I think that's an interesting takeaway from this that is probably still true today, especially if you think if the models are getting better, then you would think this difference would actually grow versus get smaller. And I think the last thing to note here is obviously, on a couple of these datasets, specifically on this QC dataset, the retrieval-based method outperformed the Generate Knowledge by a fair amount. Something to note here is that the retrieved knowledge for this source wasn’t just like Google or Wikipedia, like a generic source; it was a kind of like gold-standard knowledge base that was specifically designed to construct this dataset, so it was hyper-relevant. That’s the key to go, and having hyper-relevant retrieval-based systems is great.

I think if you want to try that out, that’s really worth testing. Having more loosely like retrieval-based pipelines is not, I don’t think they’re going to make a huge difference. I think that’s something that is probably still true today, and there’s additional study at the end in terms of how much knowledge is needed. This graph looks very similar to the graphs shown if you look at how many examples in F-shop prompting increase performance where there’s a big jump up, and then here we basically plateau from 1 to 50, and it’s similar for the F-shop prompting, except it plateaus right away, around like maybe four to six.

So, I think it’s something to take note of as well. But yeah, we hope this helps, we have templates on PromptHub to try this out for free, so feel free to go check it out there, and yeah, happy prompting!

‍

Experiment results

While the study is slightly outdated at this point (GPT-3 was the top OpenAI model at the time), there are still some insights to takeaway. Before we get to charts and tables, let's set the scene.
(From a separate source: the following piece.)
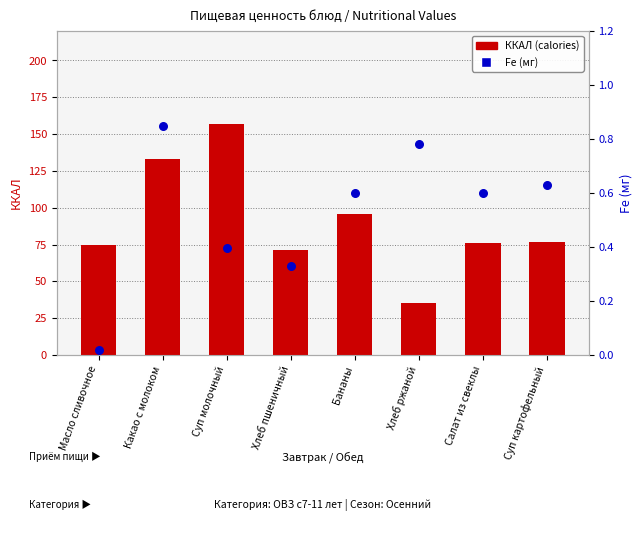

Which series has the largest total across all categories?

ККАЛ (calories)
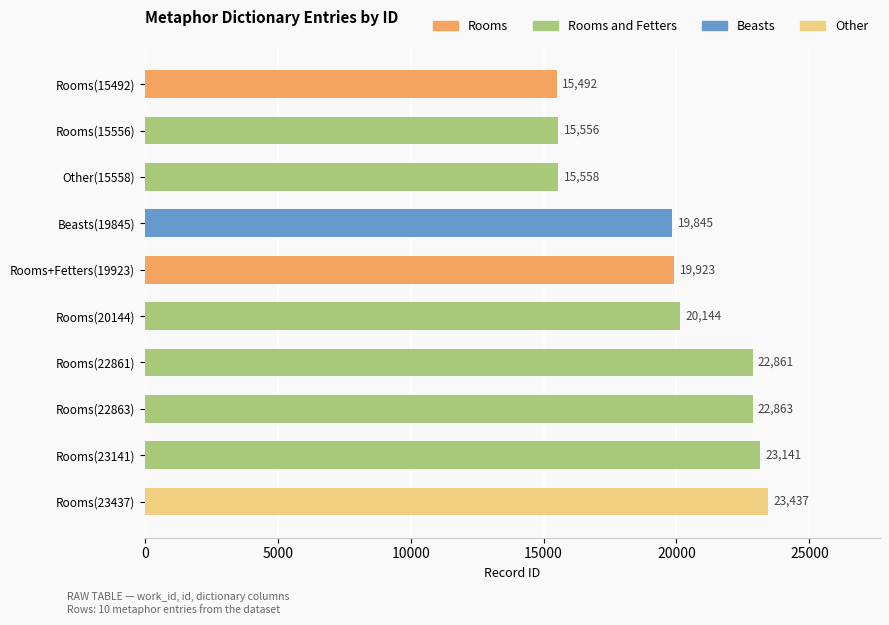

How many bars are there in total?

10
The researchers tested Generated Knowledge Prompting against a few baselines:

No Knowledge (Ø): The vanilla baseline
Random Sentences (R): Involves sampling random sentences from the LLM without tailoring them to the specific question
Context Sentences (C): Consists of sampling text continuations from the context of the question, which means generating sentences that logically follow the question's content
Template-generated Knowledge (T): Uses manually-designed templates to extract knowledge statements from the models
Retrieval-based Knowledge (IR): Retrieves knowledge from external sources like Wikipedia, Google, etc
Answers (A): Directly prompts the model to generate answers, using a single answer to assess few-shot performance or 20 answers to prompt SOTA models

Alright, now with that out of the way, let’s look at some results

‍

A table of results comparing various prompting methods across a variety of datasets

‍

Takeaways

Zero-shot settings: Shows solid improvements of 7% -10% across NumerSense, CSQA, and QASC
Generated knowledge > few-shot: Generated knowledge outperformed few-shot, improving performance by 14% to 20% across commonsense reasoning tasks.
Generated knowledge > retrieval-based: Generated knowledge outperformed retrieval-based knowledge from large sources (Wikipedia, Google), improving performance by up to ~9%, showing that tailored generated knowledge is more effective than loosely-related retrieved knowledge.
Generated knowledge < retrieval-based: On the QASC dataset, the retrieval-based method outperforms generated knowledge prompting. This is because the retrieved knowledge is sourced directly from a gold-standard knowledge base specifically designed to construct the dataset, making it highly relevant.

‍

How much knowledge is needed?

Does quantity matter? This graph looks very similar to the performance gains relative to the number of examples included in a few-shot prompt (you can check it out in our Few Shot Prompting Guide) .

‍

Bar chart showing performance versus knowledge quantity

‍

As shown above, performance generally increases with the quantity of knowledge statements included, but the majority of the gains come from the inclusion of any knowledge statements.

‍

Wrapping up

Generated Knowledge Prompting, while an older method, is highly effective. It is still very useful with today’s models, and has even been remixed into other types of methods like Analogical prompting. Generated Knowledge Prompting is extremely adaptable and can help across a variety of types of tasks. Keep this one top of mind. It’s easy to implement, very flexible, and extremely effective.